A teenage girl was mercilessly stabbed to death allegedly by her fiance in Punjab's Khanewal district on Friday, in what police suspect is a case of 'honour killing'.
According to police, the incident took place in Khanewal's Kabirwala tehsil where the suspect, a paternal cousin of the deceased 16-year-old girl, on the pretext of coming over for a visit, entered her bedroom and demanded that she hand over her mobile phone.
When the girl denied having one, her fiance started searching her frantically. Upon not finding one, not only did he brutally slit her throat, but also stabbed her several times in her chest and stomach, according to police.
Editorial: Rise in ‘honour’ crimes
The two families live next to one another. When the suspect was fleeing, his brother standing outside the houses was alerted by the screams emanating from the girl's house.
He saw a knife in the suspect's hand and moved towards him. The suspect, out of fear of being caught, stabbed his own brother.
The suspect's brother is in a critical condition and has been moved to Multan for treatment, police said.
Meanwhile, a case has been registered by police on a complaint of the girl's father under Section 302 (punishment for murder) of the Pakistan Penal Code at the Saddar Police Station in Kabirwala.
The girl's body was sent to Tehsil Headquarters (THQ) hospital in Kabirwala for a post-mortem examination.
The suspect remains at large but Kabirwala DSP Maher Waseem said a team has been formed to track him down. He was confident that by Saturday morning, the suspect would be in police custody.
Honour killings continue despite law
Scores of people in Pakistan — an overwhelming majority of them being women — are still being murdered by relatives for bringing 'shame' on their family, more than two years since new laws came into force aimed at stemming the menace of 'honour killings'.

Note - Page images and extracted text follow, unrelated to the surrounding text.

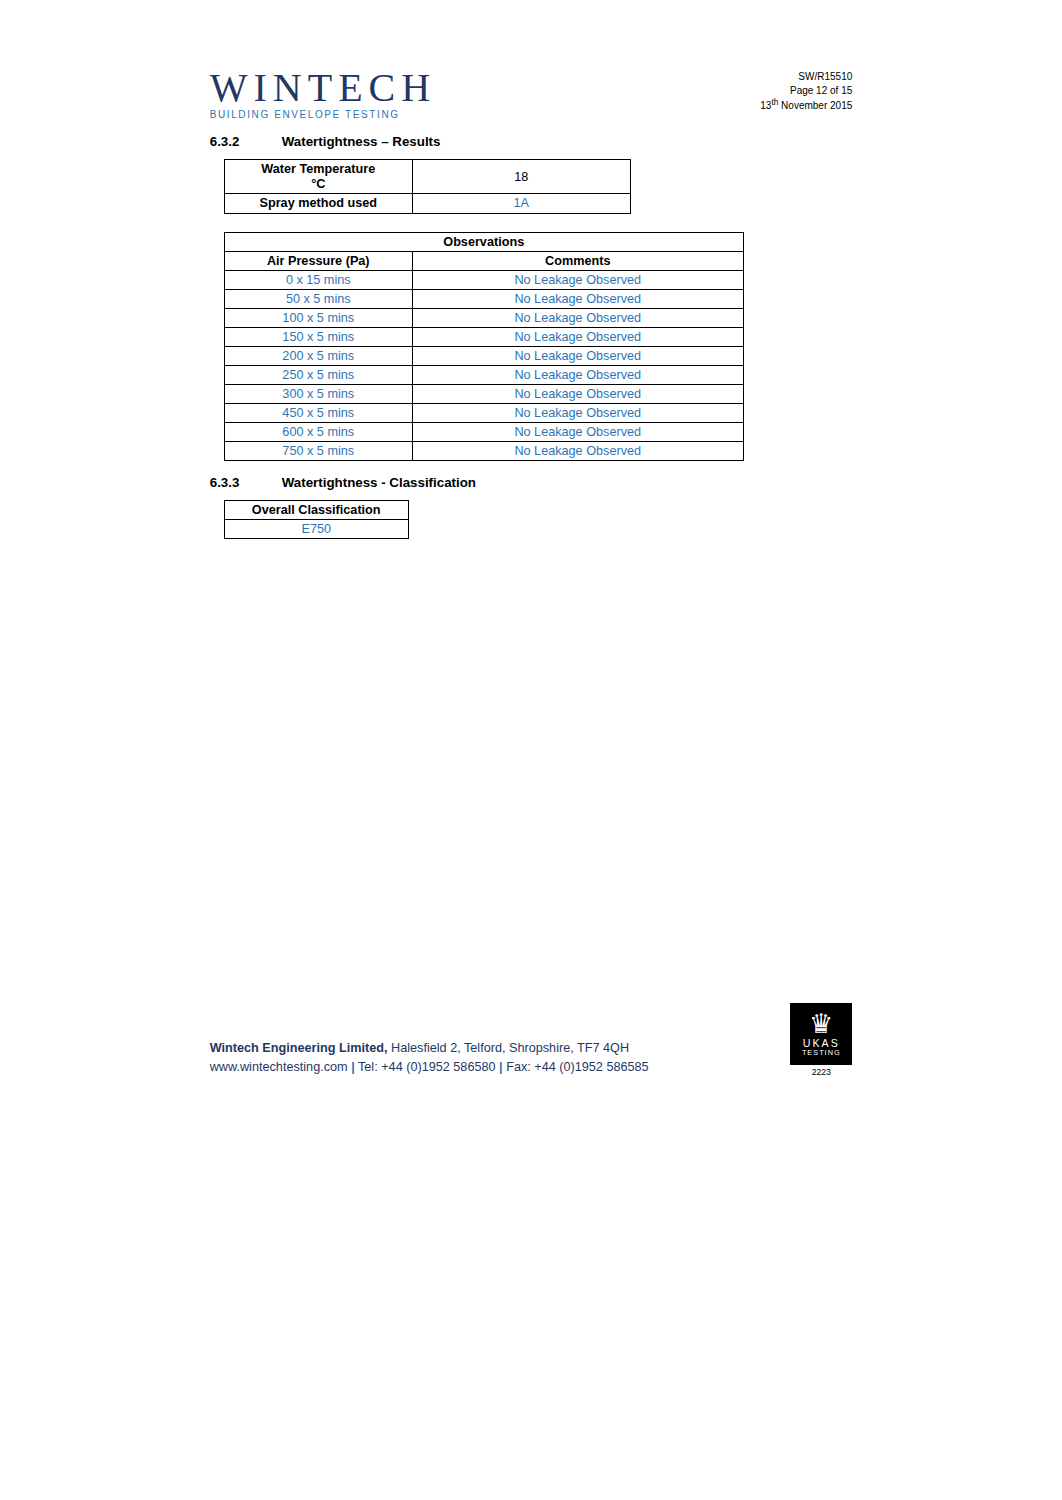WINTECH
BUILDING ENVELOPE TESTING
SW/R15510
Page 12 of 15
13th November 2015
6.3.2 Watertightness – Results
| Water Temperature °C | 18 |
| Spray method used | 1A |
| Observations |
| --- |
| Air Pressure (Pa) | Comments |
| 0 x 15 mins | No Leakage Observed |
| 50 x 5 mins | No Leakage Observed |
| 100 x 5 mins | No Leakage Observed |
| 150 x 5 mins | No Leakage Observed |
| 200 x 5 mins | No Leakage Observed |
| 250 x 5 mins | No Leakage Observed |
| 300 x 5 mins | No Leakage Observed |
| 450 x 5 mins | No Leakage Observed |
| 600 x 5 mins | No Leakage Observed |
| 750 x 5 mins | No Leakage Observed |
6.3.3 Watertightness - Classification
| Overall Classification |
| --- |
| E750 |
Wintech Engineering Limited, Halesfield 2, Telford, Shropshire, TF7 4QH
www.wintechtesting.com | Tel: +44 (0)1952 586580 | Fax: +44 (0)1952 586585
♛
UKAS
TESTING
2223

In October 2016, a joint sitting of both houses of parliament passed two key pro-women bills that had been pending assent for a long time.
The move at that time was cautiously hailed by women's rights activists. More than two years on, however, lawyers and activists say honour killings are still occurring at an alarming pace.
At least 280 such murders were recorded by the independent Human Rights Commission of Pakistan from October 2016 to June 2017 ─ a figure believed to be understated and incomplete.
The legislation mandates life imprisonment for honour killings, but whether a murder can be defined as a crime of honour is left to the judge's discretion.
That means the culprits can simply claim another motive and still be pardoned, according to Dr Farzana Bari, a widely respected activist.